§ **CHALLENGE A**
Answer these questions about the pyramid surface area exchange, one line each:
(i) What two things does the reply say you must know whenever you talk about pyramids?
(ii) What does the reply say you can use instead of clay to hold the toothpicks together?
(iii) Which theorem does the reply say can be used to find the height of the side triangles?

§ **SOURCE EXTRACT**
------------

Date: 09/01/97 at 19:25:10
From: Daisy Villagomez
Subject: Surface Area of a Pyramid

Hello.  I would just like to know how to get the surface area of a
pyramid. Thanks.


Date: 09/20/97 at 14:21:41
From: Doctor Sonya
Subject: Re: Surface Area of a Pyramid

Hi Daisy!

You didn't say what kind of pyramid, but I'm guessing you want the 
surface area of a regular square pyramid. That's a pyramid with a 
square base and four sides that are all the same. Can you imagine what 
such a pyramid looks like?  

If you have some toothpicks and clay, you can try building one by 
making four toothpicks into a square (held together at the corners 
with clay) and then attaching one toothpick to each corner and 
bringing all four of them together at the top. You can even use 
mini-marshmallows to hold the toothpicks together if you want.  
That's how I build my geometry models. Just in case you don't want to 
build a model, the pyramid has a square base and four equal triangular 
sides. Do you see why the side are triangles?

To get the surface area of the pyramid, you need to find the area of 
the base and the area of each of the sides, and then add them up.  

Whenever you talk about pyramids, there are two things you have to 
know: the length of the sides of the base and the height. These two 
things should be given in your problem.  

The height of a pyramid is how tall it is. If you were to build a 
hollow pyramid, tie a string to the top, and then let it down into the 
middle of the pyramid until it hit the floor, the length of the string 
would be the height. This length is also called an altitude, because 
it is perpendicular to the floor.

Now that we know exactly what we are talking about, let's assign some 
values to our lengths. We'll make them variables becasue you want a 
general formula. Call the length of one side of the base "b" and the 
height of the pyramid "h".

The area of the base is easy to find. What's the area of a square with 
side length b?

Now we need to find the areas of the triangles on the sides. Remember 
that the area of a triangle is:

  (1/2)(base)(height)

The triangles have base b, but what is their height? We can use the 
Pythagorean Theorem to find the height of the triangles.

Picture a triangle inside of the pyramid with one side straight "down"

------------

§ **MATERIAL PROVIDED**
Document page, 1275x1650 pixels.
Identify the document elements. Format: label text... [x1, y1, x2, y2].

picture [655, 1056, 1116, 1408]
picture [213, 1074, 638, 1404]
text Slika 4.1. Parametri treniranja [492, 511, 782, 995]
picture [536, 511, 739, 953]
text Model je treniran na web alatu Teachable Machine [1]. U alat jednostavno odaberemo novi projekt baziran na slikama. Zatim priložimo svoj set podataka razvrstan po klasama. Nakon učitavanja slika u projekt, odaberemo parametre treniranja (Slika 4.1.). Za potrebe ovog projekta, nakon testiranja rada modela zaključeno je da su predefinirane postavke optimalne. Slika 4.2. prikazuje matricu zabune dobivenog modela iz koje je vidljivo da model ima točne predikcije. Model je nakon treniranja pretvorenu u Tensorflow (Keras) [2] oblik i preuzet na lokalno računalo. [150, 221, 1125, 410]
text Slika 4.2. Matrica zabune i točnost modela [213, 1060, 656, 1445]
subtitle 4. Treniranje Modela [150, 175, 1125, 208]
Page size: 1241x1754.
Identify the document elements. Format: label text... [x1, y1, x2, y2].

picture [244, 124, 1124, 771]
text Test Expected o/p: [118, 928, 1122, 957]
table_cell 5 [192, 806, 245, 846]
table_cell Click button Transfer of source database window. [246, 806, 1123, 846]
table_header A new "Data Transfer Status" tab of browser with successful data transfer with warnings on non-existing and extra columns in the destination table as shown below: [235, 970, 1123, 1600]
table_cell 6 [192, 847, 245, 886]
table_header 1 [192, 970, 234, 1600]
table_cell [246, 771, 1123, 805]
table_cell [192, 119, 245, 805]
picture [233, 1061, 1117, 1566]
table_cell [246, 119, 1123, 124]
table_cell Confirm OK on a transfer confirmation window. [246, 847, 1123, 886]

------------

§ **CHALLENGE B**
Switch "elements" to "items" in the entries, starting with their first line and going on through the line with "picture [536, 511, 739, 953]", both included. Write out only those lines, with everything else unchanged.

§ **EXPECTED OUTPUT A**
(i) The length of the sides of the base and the height.
(ii) Mini-marshmallows.
(iii) The Pythagorean Theorem.

§ **EXPECTED OUTPUT B**
Document page, 1275x1650 pixels.
Identify the document items. Format: label text... [x1, y1, x2, y2].

picture [655, 1056, 1116, 1408]
picture [213, 1074, 638, 1404]
text Slika 4.1. Parametri treniranja [492, 511, 782, 995]
picture [536, 511, 739, 953]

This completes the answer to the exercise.